REQUIRED ACTION -> Copy each line of the material beneath that holds the word "palabras".

INFORMATION SHOWN ->
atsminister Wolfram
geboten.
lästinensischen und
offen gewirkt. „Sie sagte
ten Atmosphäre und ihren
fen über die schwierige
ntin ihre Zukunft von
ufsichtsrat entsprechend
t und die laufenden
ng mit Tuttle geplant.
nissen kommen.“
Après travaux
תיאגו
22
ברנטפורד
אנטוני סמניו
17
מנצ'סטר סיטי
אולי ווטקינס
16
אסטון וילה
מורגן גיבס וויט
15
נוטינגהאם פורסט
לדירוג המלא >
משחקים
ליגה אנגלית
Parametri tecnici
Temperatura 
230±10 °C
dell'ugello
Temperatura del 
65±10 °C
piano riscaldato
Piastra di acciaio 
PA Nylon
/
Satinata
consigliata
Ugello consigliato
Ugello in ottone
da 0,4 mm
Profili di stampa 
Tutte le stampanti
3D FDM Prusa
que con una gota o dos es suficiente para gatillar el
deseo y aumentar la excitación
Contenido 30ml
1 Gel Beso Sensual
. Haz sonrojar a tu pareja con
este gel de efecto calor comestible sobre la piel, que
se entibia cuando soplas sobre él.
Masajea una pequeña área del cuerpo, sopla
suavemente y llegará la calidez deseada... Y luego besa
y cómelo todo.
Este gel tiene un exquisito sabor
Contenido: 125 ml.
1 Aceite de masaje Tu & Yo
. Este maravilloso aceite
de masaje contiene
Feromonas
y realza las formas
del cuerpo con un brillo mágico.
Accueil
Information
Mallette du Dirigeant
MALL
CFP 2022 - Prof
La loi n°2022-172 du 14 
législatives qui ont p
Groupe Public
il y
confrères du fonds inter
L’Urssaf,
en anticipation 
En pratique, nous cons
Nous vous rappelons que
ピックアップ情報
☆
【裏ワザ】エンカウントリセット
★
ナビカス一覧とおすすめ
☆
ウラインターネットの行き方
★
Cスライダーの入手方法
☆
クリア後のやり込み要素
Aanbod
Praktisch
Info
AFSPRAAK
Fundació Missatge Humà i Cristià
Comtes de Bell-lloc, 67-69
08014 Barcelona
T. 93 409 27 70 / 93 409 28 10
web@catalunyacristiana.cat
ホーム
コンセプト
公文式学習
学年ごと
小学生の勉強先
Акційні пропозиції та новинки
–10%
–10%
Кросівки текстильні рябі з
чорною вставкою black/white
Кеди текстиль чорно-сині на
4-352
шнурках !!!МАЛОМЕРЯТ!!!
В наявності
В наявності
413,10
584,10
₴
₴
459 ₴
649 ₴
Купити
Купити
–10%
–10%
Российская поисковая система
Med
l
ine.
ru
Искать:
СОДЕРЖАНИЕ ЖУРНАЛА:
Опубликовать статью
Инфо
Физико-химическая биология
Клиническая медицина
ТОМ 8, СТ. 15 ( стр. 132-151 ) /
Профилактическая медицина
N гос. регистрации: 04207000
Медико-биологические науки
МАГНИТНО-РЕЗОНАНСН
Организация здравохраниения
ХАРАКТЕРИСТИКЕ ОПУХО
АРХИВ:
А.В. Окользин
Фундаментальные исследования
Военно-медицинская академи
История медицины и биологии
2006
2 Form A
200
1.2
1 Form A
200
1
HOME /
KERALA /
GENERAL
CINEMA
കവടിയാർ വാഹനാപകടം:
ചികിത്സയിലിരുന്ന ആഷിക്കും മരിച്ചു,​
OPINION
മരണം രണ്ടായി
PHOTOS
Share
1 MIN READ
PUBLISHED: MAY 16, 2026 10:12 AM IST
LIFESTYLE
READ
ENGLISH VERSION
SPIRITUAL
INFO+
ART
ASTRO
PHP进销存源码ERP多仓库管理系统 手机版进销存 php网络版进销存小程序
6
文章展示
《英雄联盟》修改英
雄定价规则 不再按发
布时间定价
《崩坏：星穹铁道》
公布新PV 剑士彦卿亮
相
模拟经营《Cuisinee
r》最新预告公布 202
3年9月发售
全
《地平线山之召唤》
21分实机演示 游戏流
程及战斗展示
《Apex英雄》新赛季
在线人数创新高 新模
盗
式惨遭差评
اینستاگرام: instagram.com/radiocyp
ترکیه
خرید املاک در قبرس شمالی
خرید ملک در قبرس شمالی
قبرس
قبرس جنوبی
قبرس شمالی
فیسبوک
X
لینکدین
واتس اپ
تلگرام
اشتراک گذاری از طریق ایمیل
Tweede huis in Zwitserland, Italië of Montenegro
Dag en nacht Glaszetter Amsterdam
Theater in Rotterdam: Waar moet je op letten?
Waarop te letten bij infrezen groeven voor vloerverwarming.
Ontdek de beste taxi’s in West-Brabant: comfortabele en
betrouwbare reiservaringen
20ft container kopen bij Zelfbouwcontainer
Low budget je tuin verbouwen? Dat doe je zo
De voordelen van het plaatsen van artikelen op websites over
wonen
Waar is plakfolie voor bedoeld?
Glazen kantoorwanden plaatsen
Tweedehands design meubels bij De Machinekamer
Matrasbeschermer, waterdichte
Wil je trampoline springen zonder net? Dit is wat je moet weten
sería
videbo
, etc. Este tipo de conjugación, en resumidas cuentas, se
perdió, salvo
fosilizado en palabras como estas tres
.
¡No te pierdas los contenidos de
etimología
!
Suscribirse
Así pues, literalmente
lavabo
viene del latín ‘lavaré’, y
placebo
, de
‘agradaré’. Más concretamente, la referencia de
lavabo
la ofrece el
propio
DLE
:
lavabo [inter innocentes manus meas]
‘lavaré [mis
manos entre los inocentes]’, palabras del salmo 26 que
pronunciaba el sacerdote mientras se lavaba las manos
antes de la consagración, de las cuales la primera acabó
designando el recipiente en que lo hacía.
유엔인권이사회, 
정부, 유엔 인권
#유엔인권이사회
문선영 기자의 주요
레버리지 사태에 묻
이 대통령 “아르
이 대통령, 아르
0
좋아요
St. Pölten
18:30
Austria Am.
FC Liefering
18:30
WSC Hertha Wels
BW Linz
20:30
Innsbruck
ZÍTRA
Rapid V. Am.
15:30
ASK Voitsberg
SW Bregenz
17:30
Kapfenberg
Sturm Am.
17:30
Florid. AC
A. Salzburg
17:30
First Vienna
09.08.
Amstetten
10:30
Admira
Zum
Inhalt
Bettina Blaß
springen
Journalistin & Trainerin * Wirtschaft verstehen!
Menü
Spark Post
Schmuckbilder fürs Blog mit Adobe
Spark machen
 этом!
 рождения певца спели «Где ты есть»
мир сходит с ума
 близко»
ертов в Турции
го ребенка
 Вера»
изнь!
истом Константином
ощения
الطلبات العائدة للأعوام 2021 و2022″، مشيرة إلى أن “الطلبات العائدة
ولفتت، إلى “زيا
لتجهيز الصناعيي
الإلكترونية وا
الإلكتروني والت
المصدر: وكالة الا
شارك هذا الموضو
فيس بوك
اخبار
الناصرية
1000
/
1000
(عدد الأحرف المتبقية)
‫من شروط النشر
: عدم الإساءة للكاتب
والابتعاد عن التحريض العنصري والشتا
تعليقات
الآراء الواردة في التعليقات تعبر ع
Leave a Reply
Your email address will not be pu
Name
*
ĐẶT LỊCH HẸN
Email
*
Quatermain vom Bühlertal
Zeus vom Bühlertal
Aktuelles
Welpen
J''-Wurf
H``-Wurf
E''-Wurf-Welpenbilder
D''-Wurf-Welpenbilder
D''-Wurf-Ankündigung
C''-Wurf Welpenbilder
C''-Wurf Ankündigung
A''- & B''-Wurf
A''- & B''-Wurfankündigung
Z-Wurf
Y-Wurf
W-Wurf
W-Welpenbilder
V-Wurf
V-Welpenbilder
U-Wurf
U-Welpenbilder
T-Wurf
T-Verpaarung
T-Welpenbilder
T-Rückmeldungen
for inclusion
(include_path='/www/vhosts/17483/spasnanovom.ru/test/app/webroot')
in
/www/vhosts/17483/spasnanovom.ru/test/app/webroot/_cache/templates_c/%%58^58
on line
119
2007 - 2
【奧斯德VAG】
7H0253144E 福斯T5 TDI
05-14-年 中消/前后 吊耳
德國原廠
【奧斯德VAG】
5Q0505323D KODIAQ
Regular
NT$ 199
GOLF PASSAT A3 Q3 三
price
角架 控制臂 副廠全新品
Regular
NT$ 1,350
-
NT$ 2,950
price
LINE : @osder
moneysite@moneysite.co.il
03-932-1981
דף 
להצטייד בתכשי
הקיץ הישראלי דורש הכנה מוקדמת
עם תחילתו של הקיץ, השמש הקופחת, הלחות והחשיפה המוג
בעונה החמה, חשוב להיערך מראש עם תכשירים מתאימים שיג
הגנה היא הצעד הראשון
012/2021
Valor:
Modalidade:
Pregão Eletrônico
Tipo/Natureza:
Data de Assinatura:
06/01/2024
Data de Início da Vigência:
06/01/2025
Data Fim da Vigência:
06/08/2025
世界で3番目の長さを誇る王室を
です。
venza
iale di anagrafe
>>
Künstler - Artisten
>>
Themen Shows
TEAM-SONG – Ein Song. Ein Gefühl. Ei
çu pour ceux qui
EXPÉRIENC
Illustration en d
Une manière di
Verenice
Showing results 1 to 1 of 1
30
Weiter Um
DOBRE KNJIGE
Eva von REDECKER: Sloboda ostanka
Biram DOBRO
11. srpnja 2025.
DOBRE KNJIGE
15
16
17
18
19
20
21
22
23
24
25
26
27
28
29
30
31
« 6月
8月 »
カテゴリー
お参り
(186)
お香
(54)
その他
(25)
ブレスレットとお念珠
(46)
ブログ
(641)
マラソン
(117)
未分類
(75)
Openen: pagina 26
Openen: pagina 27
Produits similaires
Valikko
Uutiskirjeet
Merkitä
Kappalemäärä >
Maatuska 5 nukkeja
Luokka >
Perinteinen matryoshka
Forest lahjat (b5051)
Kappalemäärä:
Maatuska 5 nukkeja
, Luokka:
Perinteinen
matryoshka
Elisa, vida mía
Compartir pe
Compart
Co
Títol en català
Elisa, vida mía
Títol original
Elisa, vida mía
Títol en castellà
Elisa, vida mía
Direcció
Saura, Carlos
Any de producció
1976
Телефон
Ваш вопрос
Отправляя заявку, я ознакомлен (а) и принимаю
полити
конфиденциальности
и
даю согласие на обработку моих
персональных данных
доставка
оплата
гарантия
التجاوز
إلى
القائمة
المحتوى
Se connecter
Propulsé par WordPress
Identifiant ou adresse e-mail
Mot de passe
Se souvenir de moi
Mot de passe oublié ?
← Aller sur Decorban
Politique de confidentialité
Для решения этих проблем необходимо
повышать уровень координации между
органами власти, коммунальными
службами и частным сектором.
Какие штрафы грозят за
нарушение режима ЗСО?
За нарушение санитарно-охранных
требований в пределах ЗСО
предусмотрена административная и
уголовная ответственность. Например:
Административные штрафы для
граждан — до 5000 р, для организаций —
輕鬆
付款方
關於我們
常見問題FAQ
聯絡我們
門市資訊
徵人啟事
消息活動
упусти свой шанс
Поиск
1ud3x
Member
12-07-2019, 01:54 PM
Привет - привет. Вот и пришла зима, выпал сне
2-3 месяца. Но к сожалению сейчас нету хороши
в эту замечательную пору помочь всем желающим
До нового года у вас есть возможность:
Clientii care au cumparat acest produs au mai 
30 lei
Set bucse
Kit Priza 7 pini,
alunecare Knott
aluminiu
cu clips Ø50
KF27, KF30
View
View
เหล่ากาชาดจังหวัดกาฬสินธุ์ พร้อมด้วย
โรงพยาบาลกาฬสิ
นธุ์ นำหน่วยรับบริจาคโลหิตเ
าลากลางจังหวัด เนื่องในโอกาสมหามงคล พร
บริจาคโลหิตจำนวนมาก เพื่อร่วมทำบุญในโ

YOUR SOLUTION ->
fosilizado en palabras como estas tres
manos entre los inocentes]’, palabras del salmo 26 que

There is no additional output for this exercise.